Opinion | Big Oil Companies Are Bullies That ‘Want to Be Seen as Good Guys’


When I started these hearings and said we wanted to get Big Oil in there to testify, I didn’t want to do a gotcha hearing. My honest hope was that you would have these executives come in and say, “Look, we made mistakes in the past, here is what we’re doing now, and we’re open to ideas about what that will look like going forward.” And you could imagine a visionary C.E.O. of one of these companies saying, “Look, we have to diversify our energy sources. We’ve got to really make investments in clean technology. We really have to take the Paris accord seriously.”

But that’s not what you have in the culture of these companies.

Now, you have that in some places, in other areas of the economy, where people are talking about clean industry on steel and on aluminum production, in transportation and in technology.

It’s also the case that for some of those industries — like tech, where electricity is a very big part of the carbon footprint, which can be decarbonized quickly — the transition is much cheaper. In some others, like clean steel and aluminum, nobody is expecting a rapid transition, which means the rubber hasn’t yet really hit the road.

I’m not saying that they’re all perfect. But what I would say about Big Oil is that they have not made in any way substantively a transition in diversifying. But at the same time, they’re telling the public that they are. That’s the most jarring part of this — they want to be seen as good guys.

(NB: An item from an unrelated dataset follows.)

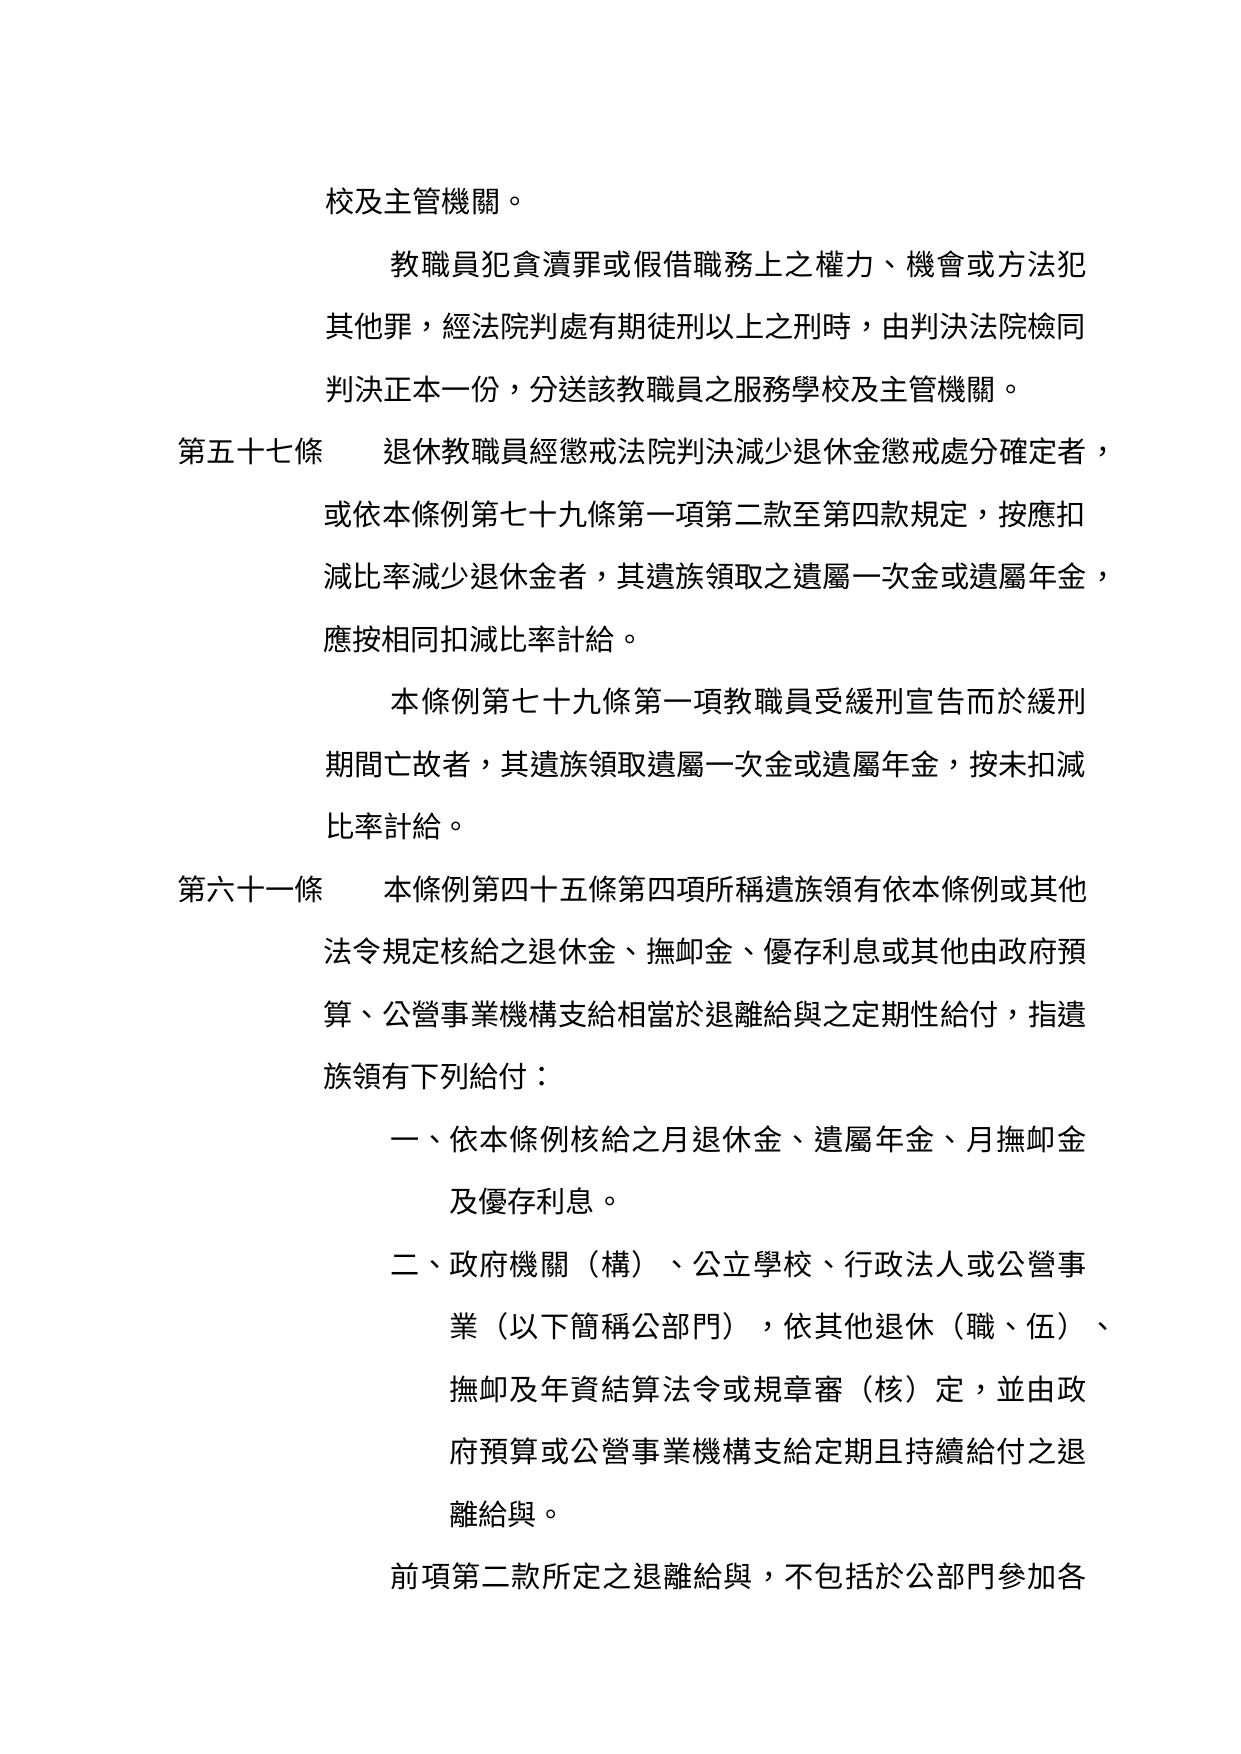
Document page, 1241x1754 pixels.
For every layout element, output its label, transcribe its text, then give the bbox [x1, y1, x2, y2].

text 本條例第七十九條第一項教職員受緩刑宣告而於緩刑期間亡故者，其遺族領取遺屬一次金或遺屬年金，按未扣減比率計給。 [325, 658, 1088, 846]
text 教職員犯貪瀆罪或假借職務上之權力、機會或方法犯其他罪，經法院判處有期徒刑以上之刑時，由判決法院檢同判決正本一份，分送該教職員之服務學校及主管機關。 [325, 221, 1088, 408]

And I still would much rather that they become part of the solution than that, because my interest is in solving climate change. If we could get them to shift — that’s really the goal. But I’ve got to tell you, after more than a year and millions of pages of documents and six or seven hours of testimony, I am not hopeful of that in the short term.

I don’t know that I even see many places where an oil or gas company would have a business advantage, given the size and relative maturity of the renewable companies.

Well, there’s certainly work they could do, right? To close up wells leaking oil and methane, for instance.